When we asked the children what they enjoyed the most, the overwhelming response was the sleep-over at the Hawaii Okinawa Center. At night, the Center takes on a different feel. It’s quiet, dark, and very cold. Campers enjoyed Okidogs (a chili/hotdog combined with shoyu pork and lettuce wrapped in a soft tortilla wrap), tons of popcorn, and gallons of hot chocolate. Their program included storytelling and a movie.

And what was the second thing they enjoyed most? Well, it was a tie between fishing at Hawaii Plantation’s Village, playing plantation games, shopping at the Camp’s Plantation Store (campers earned “play” plantation dollars which they could use to purchase small gifts or snacks), and participating in Family Day.

On our final day, campers were allowed to invite their parents and family members to observe and participate in “Family Day.” Campers performed “Asatoya Yunta” on paranku drums and showed off the many craft activities they had completed.
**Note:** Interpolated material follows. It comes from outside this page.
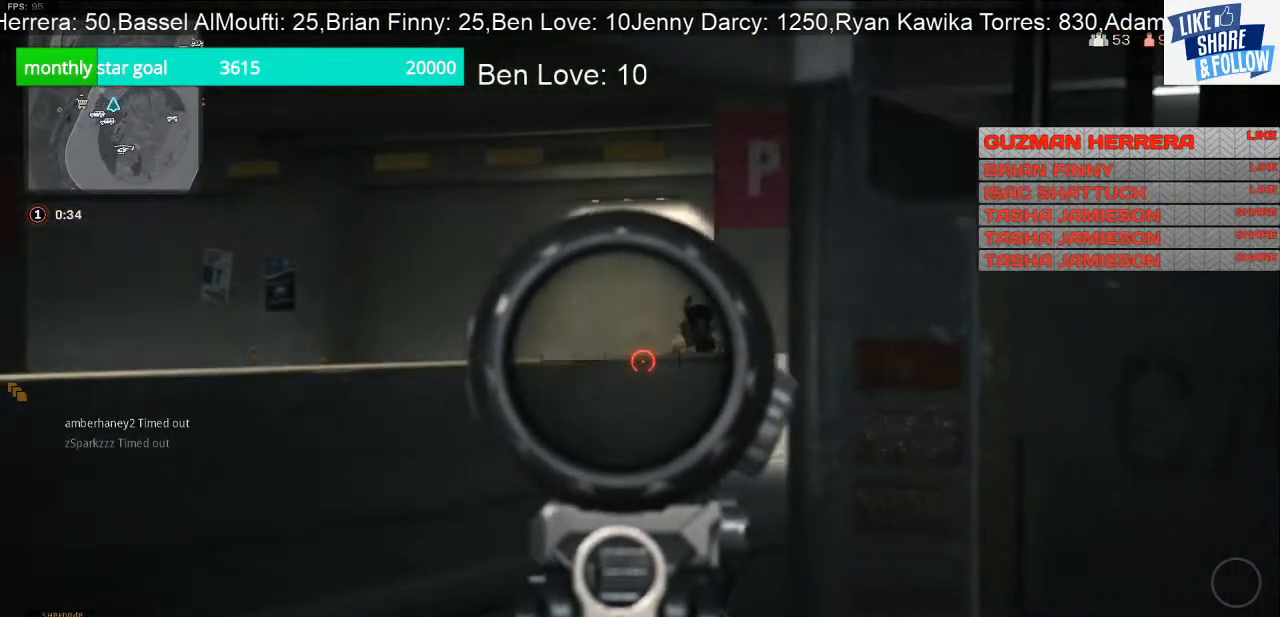
{"buttons": ["L2"], "left_stick": "left", "right_stick": "center", "events": [[467, "right_stick", "center"]]}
It is amazing what the children learned in such a brief period. One of the more impressive displays was the children’s ikebana arrangement placed in the raku vase they had made and glazed earlier in the week.

After lunching with their children and eating purple potato ice cream (made that morning by the children and parents), parents were able to watch the children participate in traditional Okinawan-style picnic games. The kids raced using plantation toys, such as wooden stilts and getas, and played an Uchinaaguchi language matching game. The Day Camp closed with a video recap of the week’s events — and many sad good-byes.

HUOA President James Iha recapped the success of the Camp best. He believes the Camp serves as HUOA’s commitment to perpetuate and preserve our Okinawan culture. Our success is the many Okinawan “seeds” we planted in the memories and hearts of our campers and their families.

Mahalo to the 51 adult volunteers and six junior leaders that committed themselves towards the success of this program.